Raz De Maree’s toughness and tenacity prevails in his 20th year as he remains the treasured apple of former groom Jenny Murphy’s eye.
The chestnut became part of the furniture at Gavin Cromwell’s Navan yard, spending his teenage years there after several seasons at the stables of Dessie and later Sandra Hughes.
His forte was staying handicap chases and his CV includes two wins in the Cork Grand National, a victory in the Munster National, a second-placed run in the Midlands Grand National and both a second and a first in the Welsh Grand National.
He also made it round twice in the Grand National itself, placing eighth in 2014 and 10th in 2018, but it was his Chepstow triumph that remains an unforgettable memory for his groom and now owner Murphy.
“I worked for Gavin for a very long time as head racing girl and Raz was there, he’d have been the oldest horse on the yard for a good while and I like taking the older horses under my wing,” she said.
“I’m a long time in racing and I’ve led up some good winners, but that was the best day’s racing of my life.
“People say Cheltenham this, Aintree that, but I’ve led up winners there and it wouldn’t even touch it.”
Such was Murphy’s attachment to the gelding that she was the obvious person to care for him in his retirement, but the arrangement with his owner fell through and it took her four years to be reunited with Raz De Maree.
“He did another season and then the owner said I could have him, but it was a complicated situation and in the end it took me four years to find him,” she said.
“I started the usual ‘racehorse to riding horse’ route with him, he was so easy to retrain. We call him a pretty little pony because he’s only 15.1 (hands high).
“The first year we went to Dublin (Horse Show) and I’d told him ‘it took me four years to find you, we’re going to do everything we were meant to do together’.
“We took home no rosettes but I might as well have won the class with the way I felt. We’ve also taken him over to Chepstow to parade and that was lovely. It was him and Native River, the two rivals, and I have to say the Welsh crowd really recognised them and loved seeing them.”
Now 20 years old and still going strong, Raz De Maree has another season of showing ahead of him as he continues to be worth every moment of Murphy’s wait to resume the priceless, life-affirming bond with her horse of a lifetime.
Raz De Maree and Jenny Murphy at the Grand National (Jenny Murphy)
“He’s 20 now, I won’t be riding him this year as I’m due for an operation but the daughter of a friend, who is 16, is going to take the ride,” she said.
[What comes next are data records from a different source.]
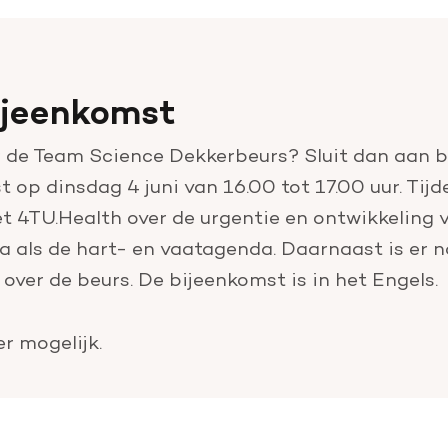
ijeenkomst
r de Team Science Dekkerbeurs? Sluit dan aan bi
 op dinsdag 4 juni van 16.00 tot 17.00 uur. Tij
t 4TU.Health over de urgentie en ontwikkeling 
 als de hart- en vaatagenda. Daarnaast is er na
 over de beurs. De bijeenkomst is in het Engels.
r mogelijk.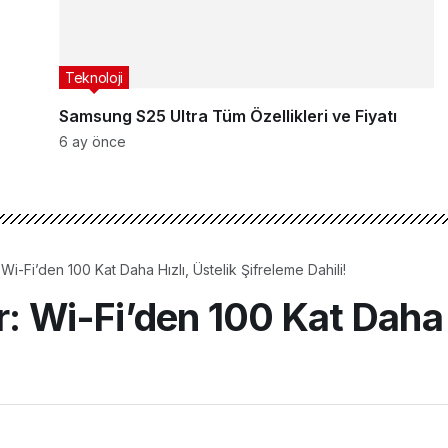
Teknoloji
Samsung S25 Ultra Tüm Özellikleri ve Fiyatı
6 ay önce
 Wi-Fi’den 100 Kat Daha Hızlı, Üstelik Şifreleme Dahili!
: Wi-Fi’den 100 Kat Daha H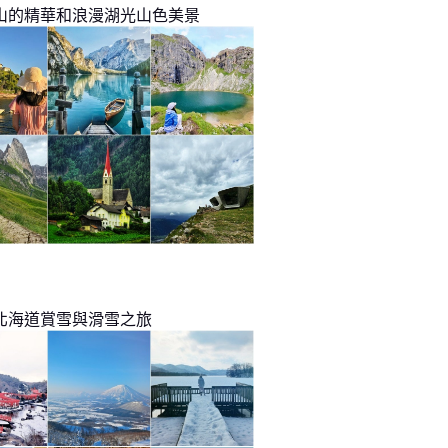
山的精華和浪漫湖光山色美景
北海道賞雪與滑雪之旅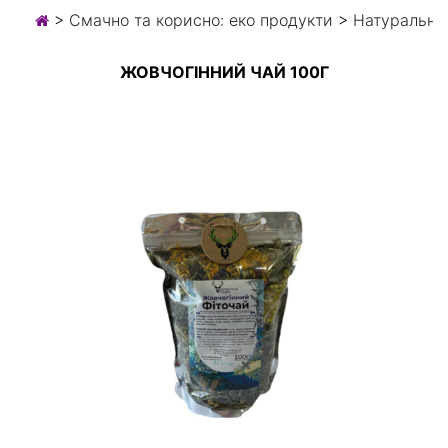
>
Смачно та корисно: еко продукти
>
Натуральни
ЖОВЧОГІННИЙ ЧАЙ 100Г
“She’s going to crack on and do Dublin, and he’s parading at Fairyhouse on Easter Monday at the Irish Grand National meeting.
“I love him. You know that once-in-a-lifetime horse? He’s that for me. There’s one or two that catch your heart over the years but with this lad…I can’t explain it.
“There was a time at Gavin’s when I wasn’t too well and I had a picture of Raz next to my hospital bed and I’d look at it and say ‘right, buddy, I’m going to get well so we can go to Chepstow again’.
“He was the reason I got out of bed some mornings, to be honest he is probably the reason I’m still here. It’s not just that he’s my favourite horse, it goes a lot deeper than that.”